Currently, the ideal lens fitting evaluation is performed clinically through slit-lamp observation. However, even very experienced practitioners can have difficulty in determining limbal clearance by slit lamp, and a very thin fluorescein layer may easily be missed by a human observer. Recently, the application of anterior-segment optical coherence tomography (AS-OCT) has been extended for custom design and evaluation of large-diameter scleral lenses. The modern AS-OCT with resolution as high as a few microns can be used to avoid refitting in cases with just enough limbal clearance. With the aid of AS-OCT, we can evaluate the interaction of the SCLs with the peripheral cornea and sclera, and possibly design varying landing profiles in different lens quadrants.[28] In recent years, the customized scleral lens prosthetic device with wavefront-guided optics was capable of correcting higher-order aberrations of irregular cornea. In a study by Sabesan et al,[29] this correction resulted in significant improvement of mean visual acuity (1.9 lines) and contrast sensitivity in patients with advanced keratoconus.

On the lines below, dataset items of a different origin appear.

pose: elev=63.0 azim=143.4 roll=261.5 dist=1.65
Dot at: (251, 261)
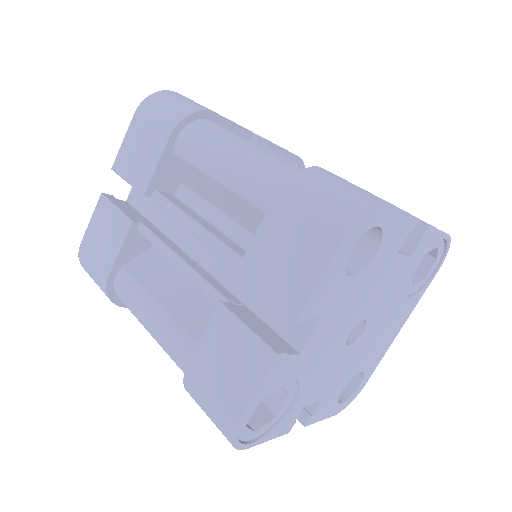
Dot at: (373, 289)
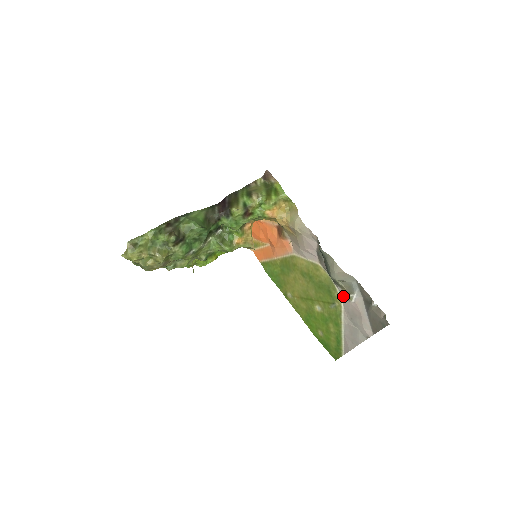
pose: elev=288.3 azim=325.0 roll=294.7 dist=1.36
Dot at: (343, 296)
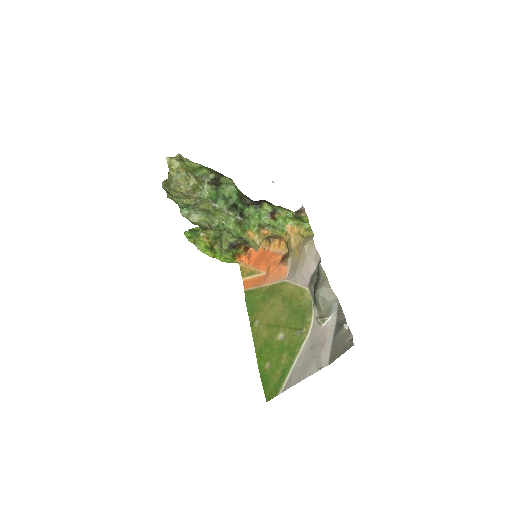
Dot at: (316, 320)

Despite all the benefits provided by SCLs, several unanswered questions regarding to its use still remain. SCLs are designed to rest on bulbar conjunctiva. The lens may depress this pliable tissue in some eyes and result in a swollen and injected paralimbal area due to compression, thus significantly decreasing the exchange of tears underneath the lens. When the exchange of liquid between the lens and the anterior ocular surface is dampened due to a lens seal-off, debris and metabolic waste accumulate over time and the cornea is exposed to a toxic swamp, which may lead to severe punctate epithelial keratopathy, corneal ischemia, and edema. Aspiration of fresh tears under the lens edge provides additional oxygen supply to the cornea and has been shown to be associated with successful fitting and increased wearing time.[13] Ortenberg et al[10] reported a 26% failure rate of SCL in a 6-year follow-up study of patients with irregular astigmatism from various reasons. They found a significant correlation between taking brief breaks during daily wearing time and the success rate, as patients who took a brief diurnal break had a 95.8% success rate for SCL wearing. Oxygen transmissibility is another issue, which is related to lens material, center lens thickness, and reservoir thickness. SCLs were designed with increasing center thickness to avoid flexure and reservoir thicknesses ranged from 100 μm to 400 μm; both inevitably decreased transmissibility of oxygen. To avoid hypoxic-related edema, Michaud et al[30] recommend to use lenses with the highest Dk (>150), with a maximum central thickness of 250 μm, and to not vault the cornea by more than 200 μm.[10] Moreover, limbal stem cells are vital to corneal epithelial health and integrity. SCLs may compromise the integrity of these stem cells, which can be attributed to corneo-SCL wearing or decentered SCLs. Long-term follow-up are required to determine whether corneo-SCL wear predisposes patients to limbal stem cell deficiency.

In conclusion, an SCL is a useful nonsurgical option that provides good visual rehabilitation in patients with keratoconus and irregular astigmatism post refractive surgery. It may postpone or even prevent the need for keratoplasty and should be considered as lenses of choice in irregular corneas refractory to conventional optical correction.

Conflicts of interest: All authors declare no conflicts of interest.